WE'LL TAKE THE BEST, FORGET THE REST
Yup, the Super Bowl has ended and I still just can't get enough football. What do I do? Well I decide to watch a hidden 80s nugget called The Best of Times. No not that top ten ditty from the band Styx, we're talking cinema here, Kurt Russell and Robin Williams as middle-aged dudes trying to get their gridiron on over a decade later. "Play the game again." Indeed.
So yeah, The Best of Times was released in 1986 with little marketing and uh, little fanfare (no pun intended). It was a box office flop in its day, panned by critics who deemed it annoying and utterly predictable. Then there was the fact that "Times" came out in the doldrums of January with cheap-looking cinematography and an unwashed look. I mean it almost felt like I was viewing Tom Cruise's All the Right Moves on uppers (that's because there's a comedic element to it). Whatever. The Best of Times for me is compulsively watchable (I've seen it at least two dozen times). Maybe it's the nostalgia, maybe it's the wistfulness, maybe it's the fact that a sport with a spiraling pigskin will always be etched in my effigy. Who knows.
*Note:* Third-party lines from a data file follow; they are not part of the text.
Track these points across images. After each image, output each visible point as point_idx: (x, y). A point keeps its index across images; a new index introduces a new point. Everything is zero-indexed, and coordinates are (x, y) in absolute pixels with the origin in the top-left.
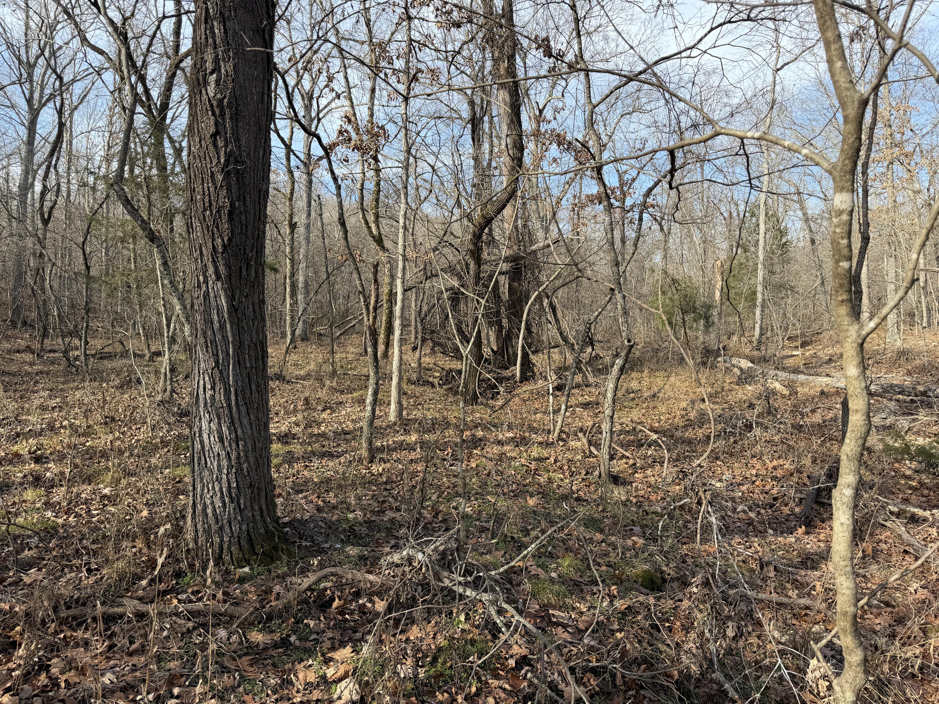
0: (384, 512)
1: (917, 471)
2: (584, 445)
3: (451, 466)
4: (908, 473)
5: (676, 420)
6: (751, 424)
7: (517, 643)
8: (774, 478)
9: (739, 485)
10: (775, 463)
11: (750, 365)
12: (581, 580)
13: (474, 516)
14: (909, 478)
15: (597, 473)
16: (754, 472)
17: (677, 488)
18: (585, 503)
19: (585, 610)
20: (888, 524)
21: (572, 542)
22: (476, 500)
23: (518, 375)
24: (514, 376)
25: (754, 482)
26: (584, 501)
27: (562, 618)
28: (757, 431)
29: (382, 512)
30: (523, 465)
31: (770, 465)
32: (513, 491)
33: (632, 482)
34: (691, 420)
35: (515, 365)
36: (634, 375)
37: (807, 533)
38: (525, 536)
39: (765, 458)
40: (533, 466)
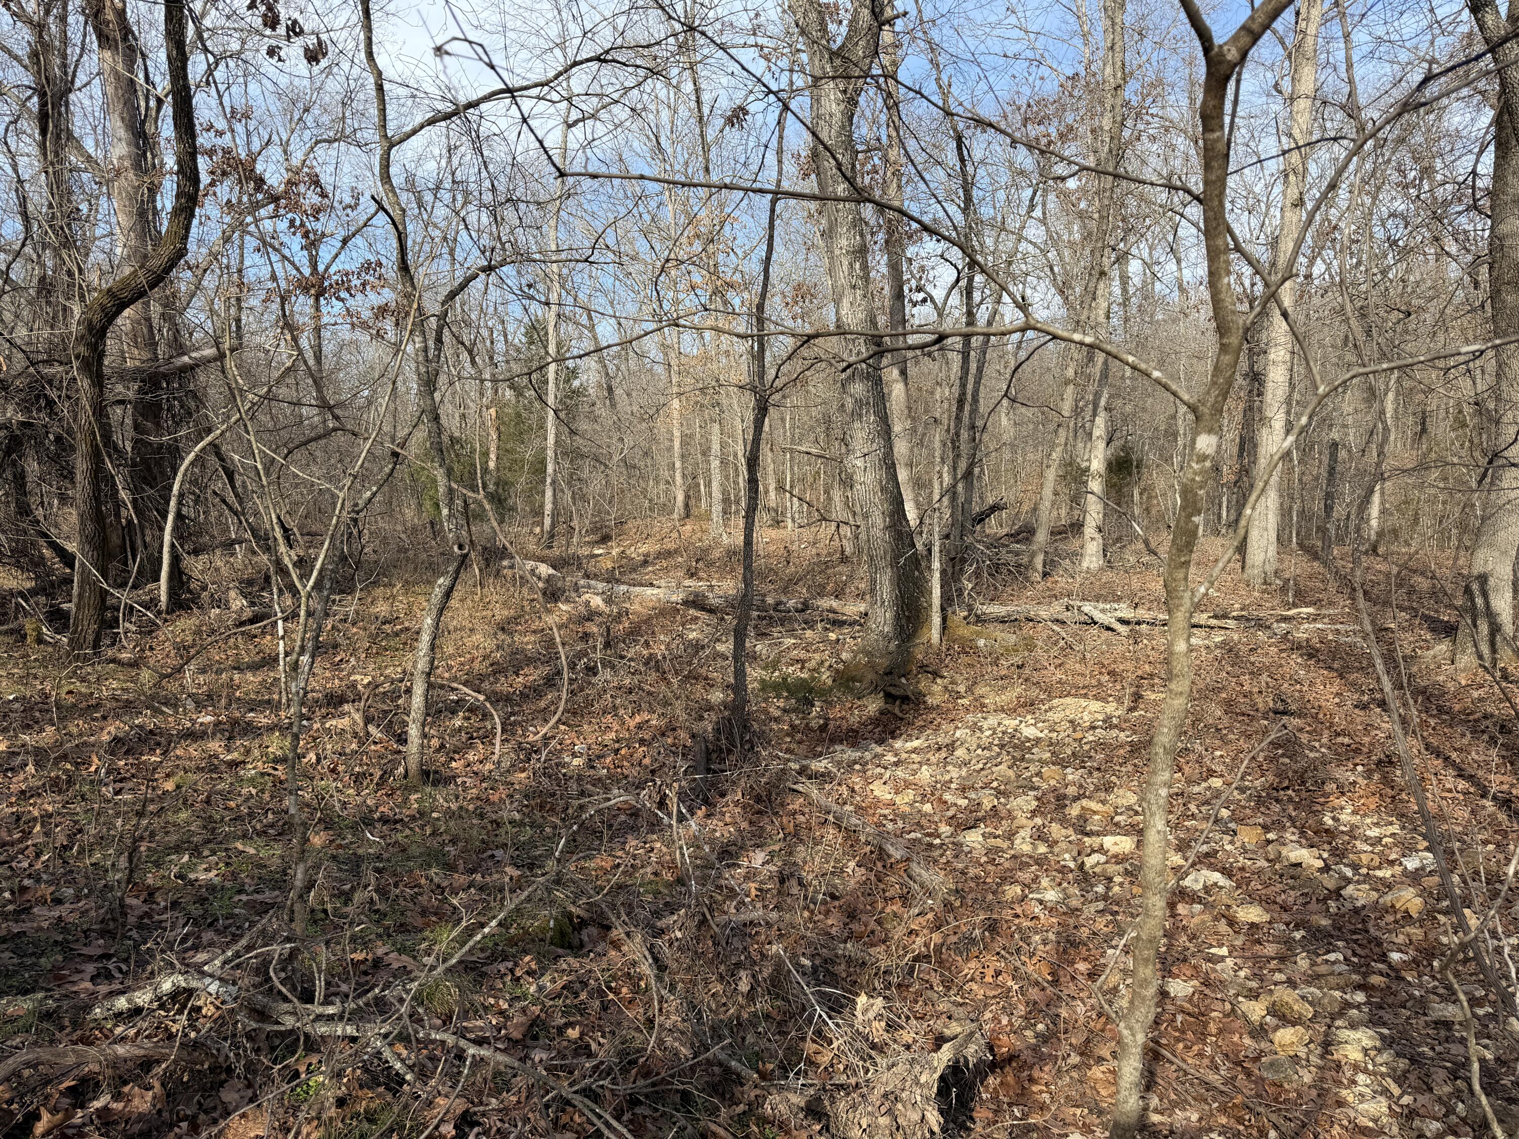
0: (27, 910)
1: (785, 711)
2: (355, 722)
3: (117, 793)
4: (777, 713)
5: (476, 665)
6: (596, 666)
7: (439, 1093)
8: (642, 742)
9: (599, 757)
10: (638, 719)
11: (551, 571)
12: (474, 959)
13: (228, 884)
14: (777, 720)
15: (401, 770)
16: (613, 735)
17: (523, 775)
18: (398, 826)
19: (506, 1006)
20: (799, 787)
21: (425, 897)
22: (214, 853)
23: (164, 598)
24: (155, 601)
25: (617, 751)
26: (396, 822)
27: (482, 1029)
28: (604, 675)
29: (24, 911)
30: (263, 774)
31: (632, 723)
32: (272, 826)
33: (454, 777)
34: (497, 663)
35: (157, 579)
36: (379, 592)
37: (708, 816)
38: (346, 904)
39: (621, 712)
40: (281, 772)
As a film chronicling two townies in Kern County, California who decide to replay a high school game they lost 13 years ago, "Times" plays as a sad sack, comedy drama about spousal relationships, getting the team back together, and blundering, underdog redemption. The whole thing culminates in an exciting, final football contest that's shot well by director Roger Spottiswoode (who would later go on to helm James Bond and Arnold Schwarzenegger movies). The humor is dry here, the characters are either moody or quirky buffoons (especially Williams as banker turned wide receiver Jack Dundee), and the field is morbidly turbid. If you're grieving the end of the NFL season and need to get that red zone fix, go on YouTube or order on Amazon. That's probably the only way to clap eyes on The Best of Times. All for the "best".